- What needs to be done
The result should be all the records, exact and complete, without a single picture.

Provided records START

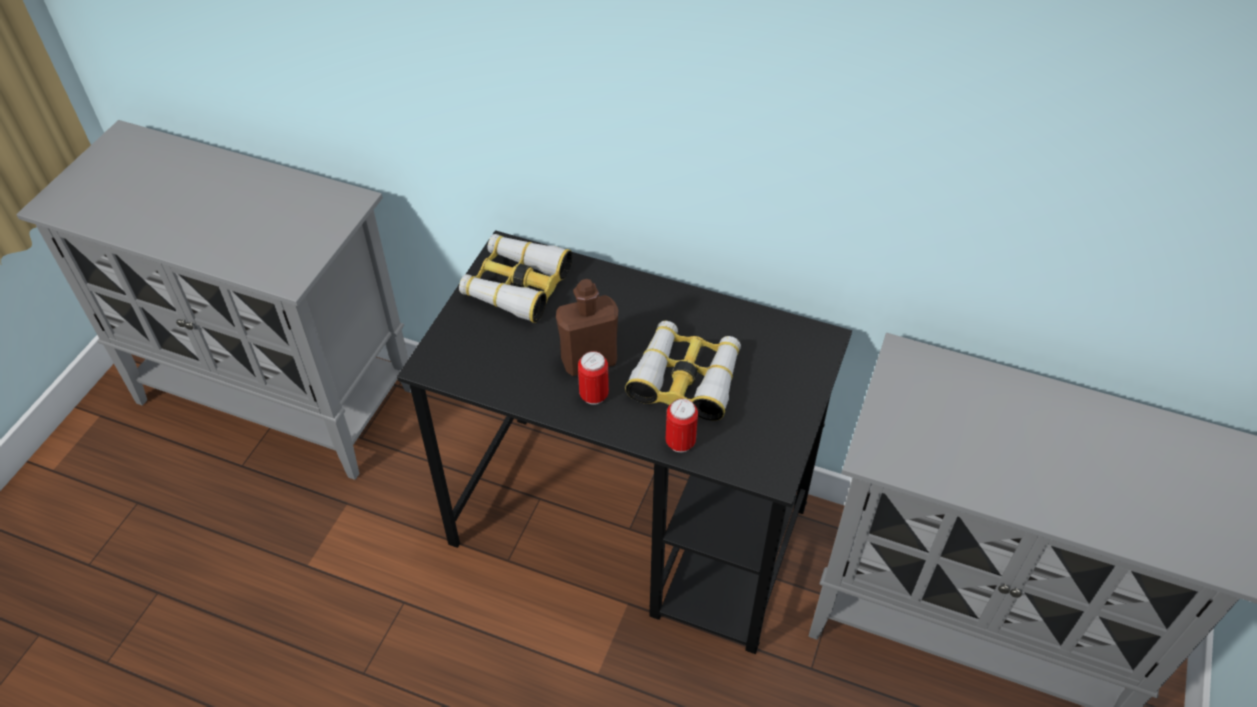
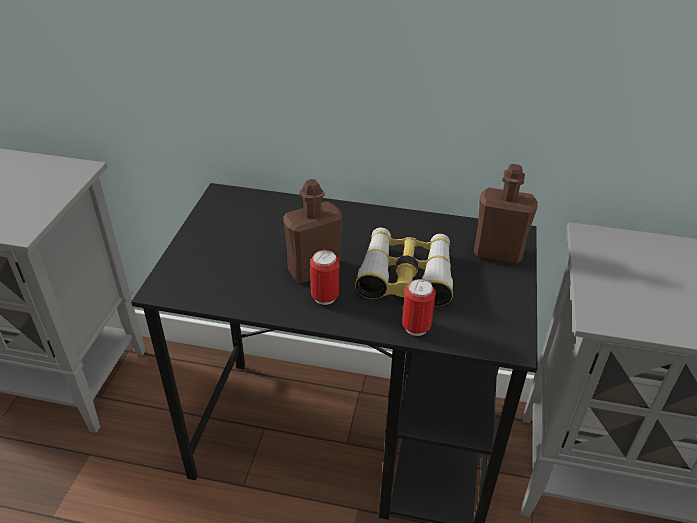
camera: 10 degrees left, 10 degrees down
binoculars [459,234,573,323] -> none
none -> brown bottle [474,164,538,264]

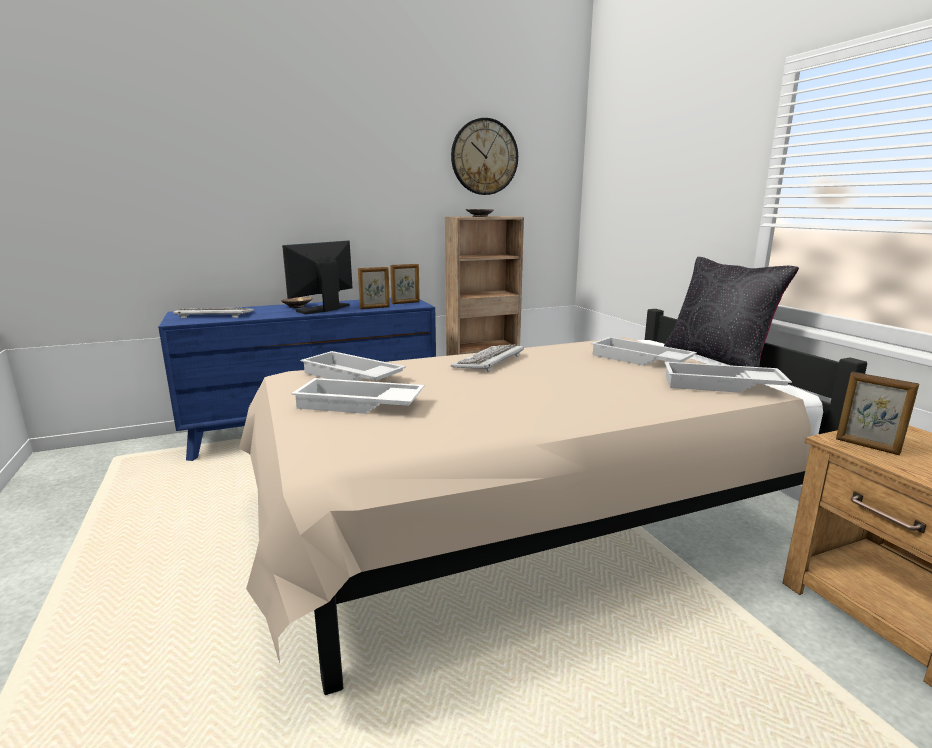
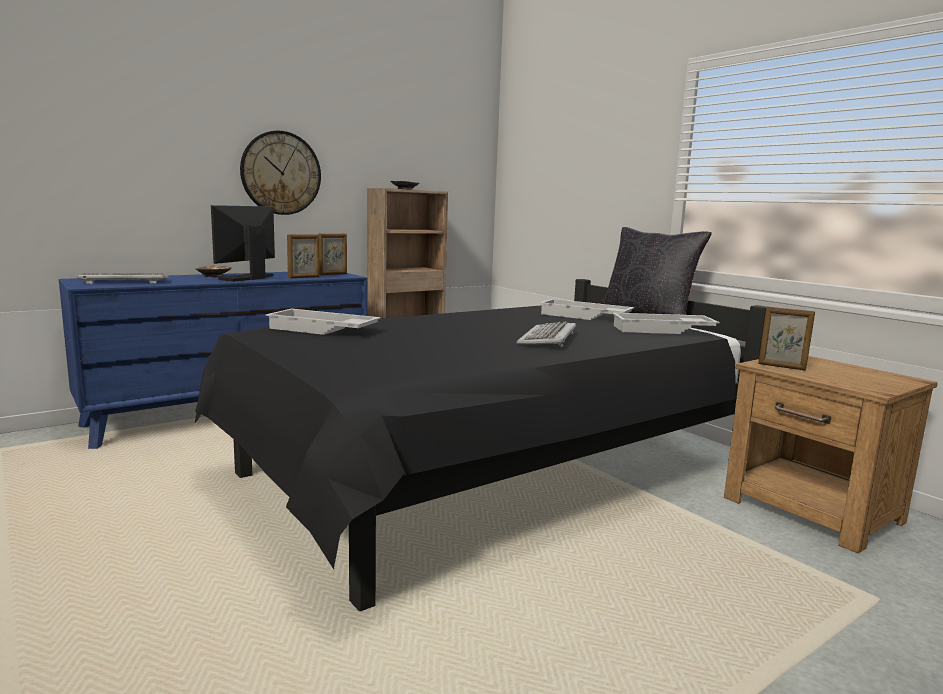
camera: 15 degrees left, 5 degrees down
beige bed [239,309,867,695] -> black bed [195,279,767,611]
white tray [291,378,424,414] -> none
wall clock [451,118,518,195] -> wall clock moved to [240,131,321,215]
keyboard [451,344,524,372] -> keyboard moved to [516,321,576,348]

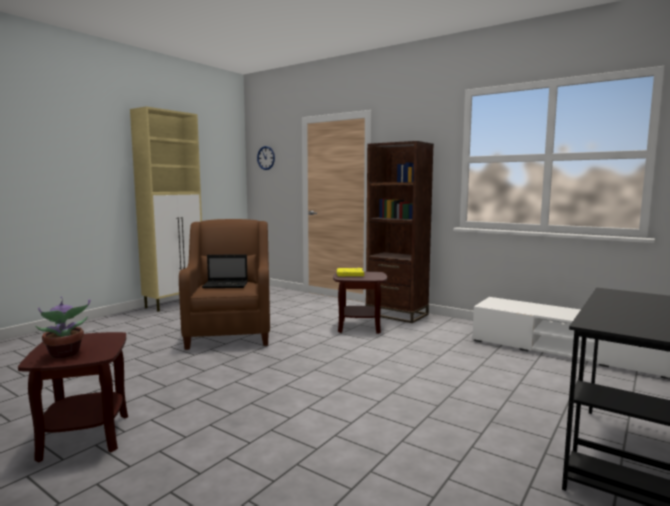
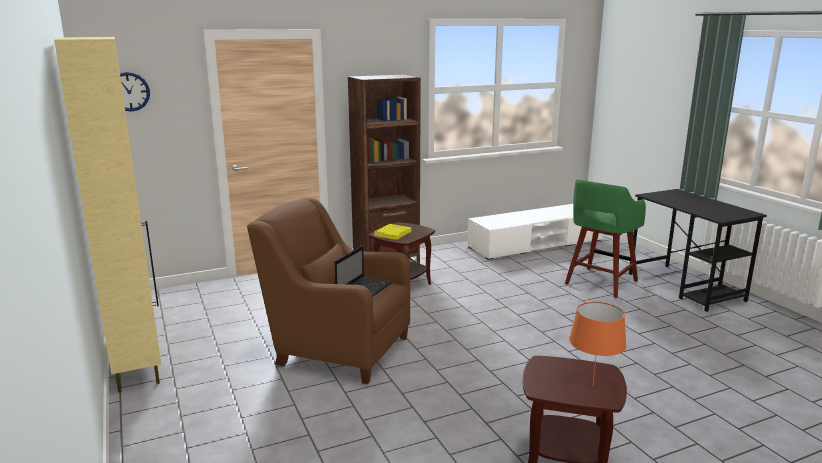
camera: 60 degrees left, 10 degrees up
potted plant [35,297,91,358] -> orange table lamp [569,302,626,386]
none -> green stool [565,180,646,298]

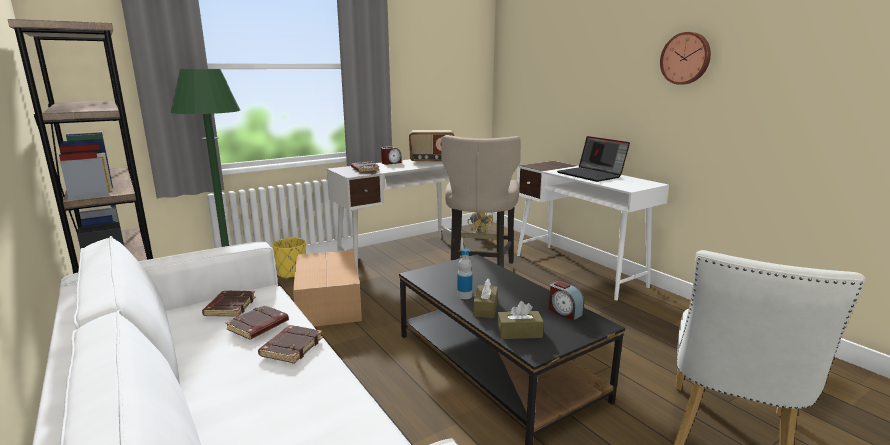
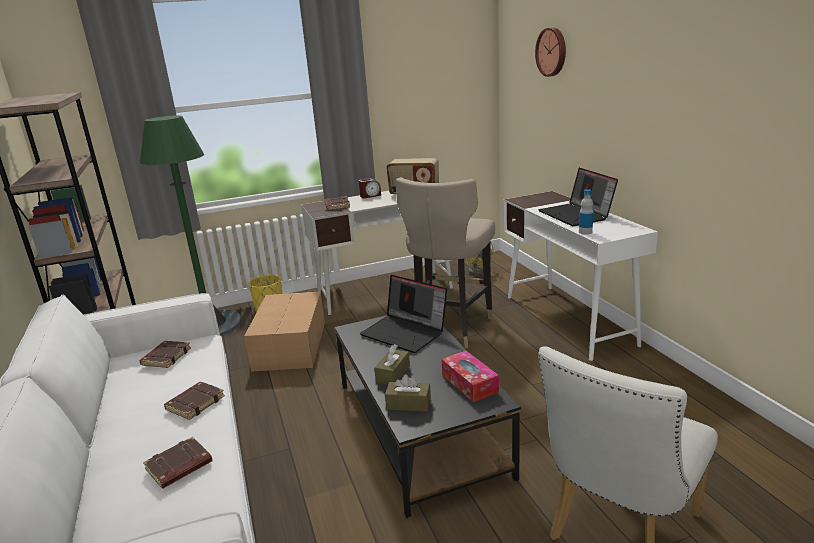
camera: 15 degrees right, 5 degrees up
brown book [226,305,289,340] -> brown book moved to [143,437,213,489]
bottle [457,249,473,299] -> bottle moved to [579,189,593,234]
alarm clock [549,281,584,320] -> tissue box [441,351,499,402]
wall clock [660,32,711,85] -> wall clock moved to [535,27,566,77]
none -> laptop [360,275,447,353]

Provided records END

- Your solution
camera: 10 degrees left, 10 degrees down
binoculars [459,234,573,323] -> none
none -> brown bottle [474,164,538,264]

camera: 15 degrees left, 5 degrees down
beige bed [239,309,867,695] -> black bed [195,279,767,611]
white tray [291,378,424,414] -> none
wall clock [451,118,518,195] -> wall clock moved to [240,131,321,215]
keyboard [451,344,524,372] -> keyboard moved to [516,321,576,348]

camera: 60 degrees left, 10 degrees up
potted plant [35,297,91,358] -> orange table lamp [569,302,626,386]
none -> green stool [565,180,646,298]

camera: 15 degrees right, 5 degrees up
brown book [226,305,289,340] -> brown book moved to [143,437,213,489]
bottle [457,249,473,299] -> bottle moved to [579,189,593,234]
alarm clock [549,281,584,320] -> tissue box [441,351,499,402]
wall clock [660,32,711,85] -> wall clock moved to [535,27,566,77]
none -> laptop [360,275,447,353]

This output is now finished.